Schedule NICE CXone SMS Message Bursts via Digital API with Node.js
What You Will Build
A Node.js module that constructs and submits SMS burst schedules to the NICE CXone Digital API, validates payloads against gateway constraints, enforces frequency caps, and tracks execution metrics. It uses the CXone Digital Messaging API and OAuth 2.0 Client Credentials flow. The tutorial covers Node.js 18+ with axios, zod, and pino.
Prerequisites
- CXone tenant domain and OAuth 2.0 client credentials (client ID and client secret)
- Required OAuth scopes:
digital:schedules:write,digital:contacts:read,digital:messaging:write,digital:events:subscribe - Node.js 18 or later
- External dependencies:
npm install axios zod pino uuid
Authentication Setup
CXone uses the OAuth 2.0 Client Credentials grant. You must request an access token from your tenant authorization server. The token expires after a fixed duration, so you must implement caching and refresh logic to avoid 401 errors during burst scheduling.
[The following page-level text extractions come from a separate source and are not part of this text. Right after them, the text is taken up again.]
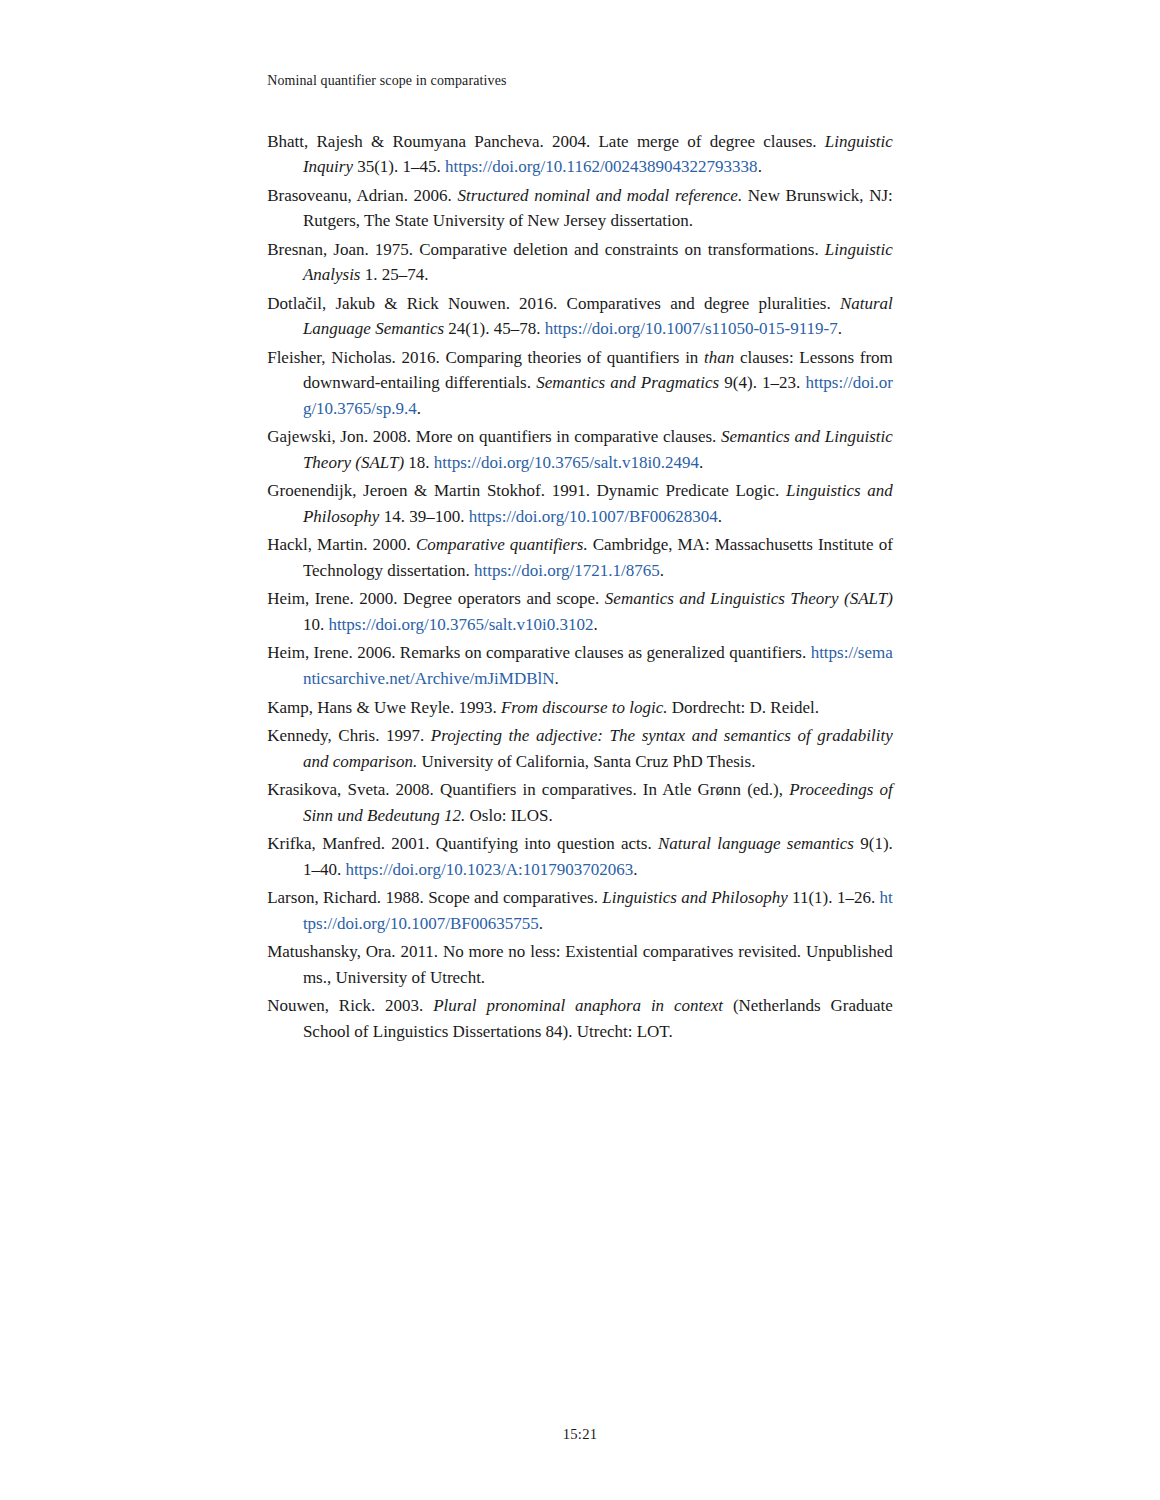Nominal quantifier scope in comparatives
Bhatt, Rajesh & Roumyana Pancheva. 2004. Late merge of degree clauses. Linguistic Inquiry 35(1). 1–45. https://doi.org/10.1162/002438904322793338.
Brasoveanu, Adrian. 2006. Structured nominal and modal reference. New Brunswick, NJ: Rutgers, The State University of New Jersey dissertation.
Bresnan, Joan. 1975. Comparative deletion and constraints on transformations. Linguistic Analysis 1. 25–74.
Dotlačil, Jakub & Rick Nouwen. 2016. Comparatives and degree pluralities. Natural Language Semantics 24(1). 45–78. https://doi.org/10.1007/s11050-015-9119-7.
Fleisher, Nicholas. 2016. Comparing theories of quantifiers in than clauses: Lessons from downward-entailing differentials. Semantics and Pragmatics 9(4). 1–23. https://doi.org/10.3765/sp.9.4.
Gajewski, Jon. 2008. More on quantifiers in comparative clauses. Semantics and Linguistic Theory (SALT) 18. https://doi.org/10.3765/salt.v18i0.2494.
Groenendijk, Jeroen & Martin Stokhof. 1991. Dynamic Predicate Logic. Linguistics and Philosophy 14. 39–100. https://doi.org/10.1007/BF00628304.
Hackl, Martin. 2000. Comparative quantifiers. Cambridge, MA: Massachusetts Institute of Technology dissertation. https://doi.org/1721.1/8765.
Heim, Irene. 2000. Degree operators and scope. Semantics and Linguistics Theory (SALT) 10. https://doi.org/10.3765/salt.v10i0.3102.
Heim, Irene. 2006. Remarks on comparative clauses as generalized quantifiers. https://semanticsarchive.net/Archive/mJiMDBlN.
Kamp, Hans & Uwe Reyle. 1993. From discourse to logic. Dordrecht: D. Reidel.
Kennedy, Chris. 1997. Projecting the adjective: The syntax and semantics of gradability and comparison. University of California, Santa Cruz PhD Thesis.
Krasikova, Sveta. 2008. Quantifiers in comparatives. In Atle Grønn (ed.), Proceedings of Sinn und Bedeutung 12. Oslo: ILOS.
Krifka, Manfred. 2001. Quantifying into question acts. Natural language semantics 9(1). 1–40. https://doi.org/10.1023/A:1017903702063.
Larson, Richard. 1988. Scope and comparatives. Linguistics and Philosophy 11(1). 1–26. https://doi.org/10.1007/BF00635755.
Matushansky, Ora. 2011. No more no less: Existential comparatives revisited. Unpublished ms., University of Utrecht.
Nouwen, Rick. 2003. Plural pronominal anaphora in context (Netherlands Graduate School of Linguistics Dissertations 84). Utrecht: LOT.
15:21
import axios from 'axios';
import { v4 as uuidv4 } from 'uuid';
const CXONE_DOMAIN = process.env.CXONE_DOMAIN;
const CLIENT_ID = process.env.CXONE_CLIENT_ID;
const CLIENT_SECRET = process.env.CXONE_CLIENT_SECRET;
const TOKEN_CACHE = { token: null, expiresAt: 0 };
export async function acquireAccessToken() {
if (TOKEN_CACHE.token && Date.now() < TOKEN_CACHE.expiresAt) {
return TOKEN_CACHE.token;
}
const tokenUrl = `https://${CXONE_DOMAIN}.platform.nicecxone.com/oauth/token`;
const params = new URLSearchParams({
grant_type: 'client_credentials',
client_id: CLIENT_ID,
client_secret: CLIENT_SECRET,
scope: 'digital:schedules:write digital:contacts:read digital:messaging:write digital:events:subscribe'
});
const response = await axios.post(tokenUrl, params, {
headers: { 'Content-Type': 'application/x-www-form-urlencoded' }
});
TOKEN_CACHE.token = response.data.access_token;
TOKEN_CACHE.expiresAt = Date.now() + (response.data.expires_in * 1000) - 60000;
return TOKEN_CACHE.token;
}
Implementation
Step 1: Payload Construction & Constraint Validation
You must construct the schedule payload with contact list references, send window matrices, frequency cap directives, and burst configuration. CXone enforces strict gateway constraints: maximum concurrent sends per schedule, valid ISO 8601 send windows, and frequency cap limits. You will validate the payload against a Zod schema before submission.
import { z } from 'zod';
const SendWindowSchema = z.object({
start: z.string().regex(/^\d{2}:\d{2}$/),
end: z.string().regex(/^\d{2}:\d{2}$/),
timezone: z.string().default('America/New_York')
});
const FrequencyCapSchema = z.object({
limit: z.number().int().min(1).max(10),
windowMinutes: z.number().int().min(15).max(1440)
});
const BurstConfigSchema = z.object({
maxConcurrentSends: z.number().int().min(1).max(500),
priority: z.enum(['LOW', 'NORMAL', 'HIGH', 'URGENT']),
throttleRps: z.number().int().min(1).max(100)
});
const SchedulePayloadSchema = z.object({
name: z.string().min(3).max(100),
type: z.literal('SMS'),
contactListId: z.string().uuid(),
templateId: z.string().uuid(),
sendWindow: SendWindowSchema,
frequencyCap: FrequencyCapSchema,
burstConfig: BurstConfigSchema,
scheduleTime: z.string().datetime(),
status: z.enum(['DRAFT', 'SCHEDULED', 'ACTIVE', 'PAUSED'])
});
export function validateSchedulePayload(payload) {
const result = SchedulePayloadSchema.safeParse(payload);
if (!result.success) {
const errors = result.error.errors.map(e => `${e.path.join('.')}: ${e.message}`);
throw new Error(`Schema validation failed: ${errors.join(', ')}`);
}
return result.data;
}
Step 2: Compliance Verification & Opt-in Filtering
Before submitting the schedule, you must verify that the contact list meets carrier compliance requirements and that opt-in status is confirmed. CXone provides contact list metadata and opt-in endpoints. You will query the list, verify opt-in percentages, and check for suppressed contacts.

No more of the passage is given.